### READING TEXT
------------------------------------------------------------

Her connection with Common Goal and Create the Space is part of her hope that something positive can come from such tragedy, and that everything possible is done to try to prevent any repeat of what happened to Meyer.

At the professional level, phrases like “mental toughness” are there to help players compete, says Girma, but they can also make people shy away from speaking out about mental health because they do not want to be questioned as an athlete or as a competitor. “It’s about making sure that you feel like you can be open and knowing it doesn’t mean you’re not competitive or you’re not a winner. It just means you also need to take care of that side of yourself.”

Over the last 12 months or so, Arsenal team-mates and partners Beth Mead and Vivianne Miedema have been through periods when they have needed to do exactly that. While Mead emerged from last summer on a high after starring in England’s European Championship-winning campaign, Miedema was struggling.

Advertisement

The Netherlands’ record goalscorer caught COVID-19 during the tournament, leaving her bedbound for 10 days, and after struggling through the early part of the season with her club, she hit a wall.

“Physically, I didn’t feel right,” says Miedema. “And if you don’t feel right physically, your burden becomes even more on your mental health. I just couldn’t do it anymore. I woke up in the mornings and I thought, ‘Sh*t, I need to go to training again. I don’t want to do it’.”

Miedema, centre, is now back in action after a difficult time (Alex Burstow/Arsenal FC via Getty Images)

Before an international break in November, Miedema had a conversation with her national team coach Andries Jonker, explaining how she was feeling and he agreed to give her the time off. Jonker then spoke to Arsenal and the conclusion was reached that she would go away for two weeks.

A two-week break mid-season for one of the team’s star players? It was pretty unusual but for Miedema, it was essential.

“If I would have gone on like that, I don’t know if I would have still wanted to play football.”

Miedema recognises that her name and experience in the game put her in a privileged position when it came to requesting such a break, but she hopes that it can be an example to others, that “you and your mental health is the very first thing to actually being a footballer and being successful. So take care of that first”.

------------------------------------------------------------

### COLLECTED MATERIAL
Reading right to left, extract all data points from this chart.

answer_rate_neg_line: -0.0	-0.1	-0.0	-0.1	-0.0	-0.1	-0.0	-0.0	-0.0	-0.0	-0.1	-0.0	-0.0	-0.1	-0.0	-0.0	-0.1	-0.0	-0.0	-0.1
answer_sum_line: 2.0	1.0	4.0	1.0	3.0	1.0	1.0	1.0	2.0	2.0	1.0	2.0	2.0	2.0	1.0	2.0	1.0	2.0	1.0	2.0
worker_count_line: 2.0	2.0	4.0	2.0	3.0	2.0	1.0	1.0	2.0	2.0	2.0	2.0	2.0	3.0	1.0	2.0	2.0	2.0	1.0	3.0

------------------------------------------------------------

### WORK INSTRUCTIONS
(1) Rewrite the part of the article on players' mental health between "Before an international" and "it was essential.", inclusive, replacing "two weeks" with "a fortnight".
(2) According to the article on players' mental health, how long was Miedema bedbound after catching COVID-19 during the tournament?

### RESPONSES BY ITEM NUMBER
(1)
Before an international break in November, Miedema had a conversation with her national team coach Andries Jonker, explaining how she was feeling and he agreed to give her the time off. Jonker then spoke to Arsenal and the conclusion was reached that she would go away for a fortnight.

A two-week break mid-season for one of the team’s star players? It was pretty unusual but for Miedema, it was essential.

(2) 10 days